Sunday, November 12, 2023

Five Steps Moscow Should Take to Restore Russian Civilization’s Prospects, Pastukhov Says

Paul Goble

            Staunton, Nov. 10 – After a series of articles suggesting that Russia’s problems and the solutions to them are beyond the imagination of most in Moscow, Vladimir Pastukhov offers a concluding comment and then five steps he believes the Moscow government should take to restore the prospects of Russian civilization.

            According to the London-based Russian analyst, “the Russian world today is like a damaged file in a computer: it exists somewhere but access to it has been lost.” To restore that link and thus promote a renaissance of Russia, Moscow needs to take five big steps (novayagazeta.ru/articles/2023/11/10/spasti-tsivilizatsiiu).

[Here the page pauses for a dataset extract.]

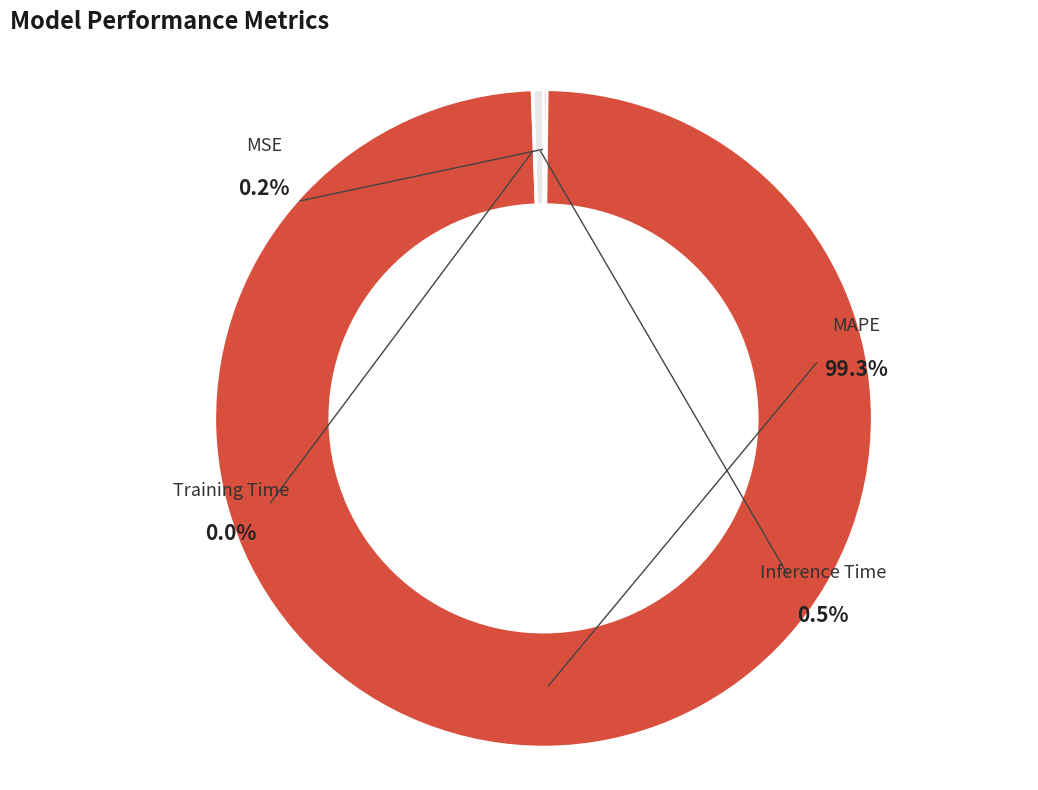

Does Inference Time represent more than half of the total?

No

            First of all, Russians need to recognize that they are in the midst of a civil war and end it because unless they do, one side will have to continue to try to destroy the other; and such attempts will inevitably lead to thoughts of revenge by the latter, something that will keep the civil war going. Russians must remember that “all wars end except for civil ones.”

            To escape from that “vicious circle,” there is only one way out and that is to seek, achieve and accept “compromises between ideological enemies,” not an unprincipled one but rather on the basis of “acceptance of definite principles as “indisputable.” That hasn’t happened in Russia for more than 30 years, but it must if Russian civilization is to have a future.

            Second, Russians are going to have learn again how to make friends with everyone, including those they see as their most obvious opponents. Instead of trying to destroy them by force, they must be embraced, a call that may seem utopian but again is the only way forward for Russia.

            Third, Moscow must build infrastructure to “a new ‘window on Europe’ but already one not to the West but to the East through the United States, Japan and South Korea.” Fourth, Moscow must give such projects priority because “Russia will not e able to exist for long” if its eastern and western portions are “connected only by the thin isthmus of the Trans-Siberian.”

            And fifth, Pastukhov says, “and perhaps most important of all,” Moscow must put in place in support of “this complex new infrastructure,” a different civilizational paradigm based on democracy, federalism and rule of law.” A dictatorship of the force structures can’t manage the new role of Russia as “an intermediary civilization.”

            Making this last change may seem the most utopian because “everything we have known about the state unity of the Russian people up to now” depended on the role of centralized bureaucratic state. Changing to a different arrangement is a task “comparable to the complexity” of the measures Peter the Great and Lenin carried out.

            “But that does not mean,” Pastukhov concludes, that it is theoretically impossible. And so those who want to save Russian civilization need to ask themselves whether they are ready to meet that challenge or “go down” with Russian civilization, “wailing, cursing, denouncing, but doing nothing” to prevent that.